Obama begins historic visit to Cuba

3/22/16
 
   < < Go Back
 
from The Washington Post,
3/20/16:

President Obama arrived in Cuba on Sunday afternoon, a journey of only 90 miles from U.S. shores that took more than half a century to complete.

Stepping off Air Force One under drizzling skies, the president held an umbrella over his wife, Michelle, as he was greeted by senior Cuban officials.

The Obamas, including the president’s two daughters and his mother-in-law, were met on the tarmac by Bruno Rodríguez, Cuba’s foreign minister, and Josefina Vidal, the head of the U.S. section of Cuba’s Foreign Ministry, as well as Jeffrey DeLaurentis, the senior U.S. diplomat in Cuba. The official welcoming session will take place Monday morning when Obama meets with Cuban President Raúl Castro at the presidential palace.

Obama’s trip here — the first by a sitting U.S. president since 1928 — comes amid high anticipation and anxiety on the island within both the Communist government and its political opposition. The government hopes the two-day visit will allow it to reap benefits without ceding control, while dissidents on the island want it to speed the pace of change.
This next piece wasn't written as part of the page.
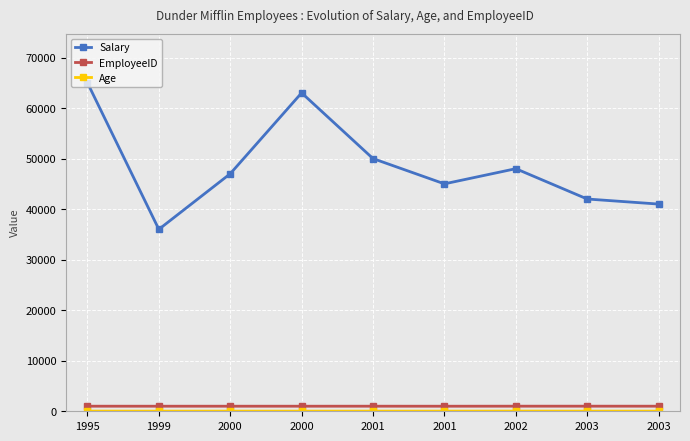

How many distinct data groups are displayed?

3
An affirmation of his larger foreign policy vision, Obama hopes that reaching out to Cuba will encourage a generational evolution in one of the United States’ most bitter and long-standing adversaries. Just hours before his arrival, there were familiar signs that change will not come easily.
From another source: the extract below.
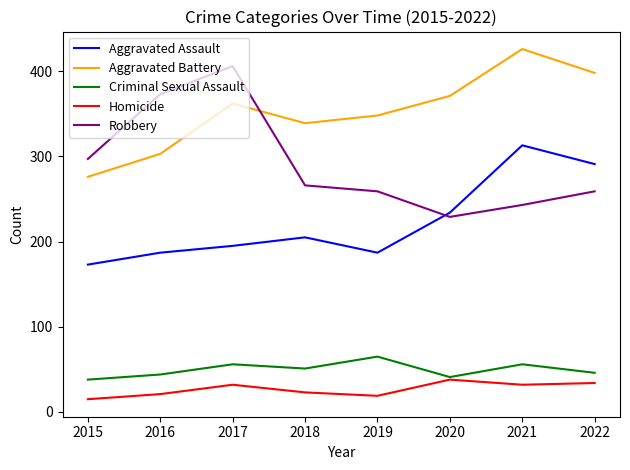

Is the value of Aggravated Battery at 2021 greater than the value of Robbery at 2021?

Yes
The Obama administration “knows that Fidel Castro is about to turn 90,” and that Raúl is only a few years behind, said Guillermo Fariñas, head of the United Anti-Totalitarian Forum. “A new generation is coming, with ever less moral authority” to claim it is promoting a popular revolution that took place long before most Cubans were born.

Raúl Castro has said he will step down in 2018.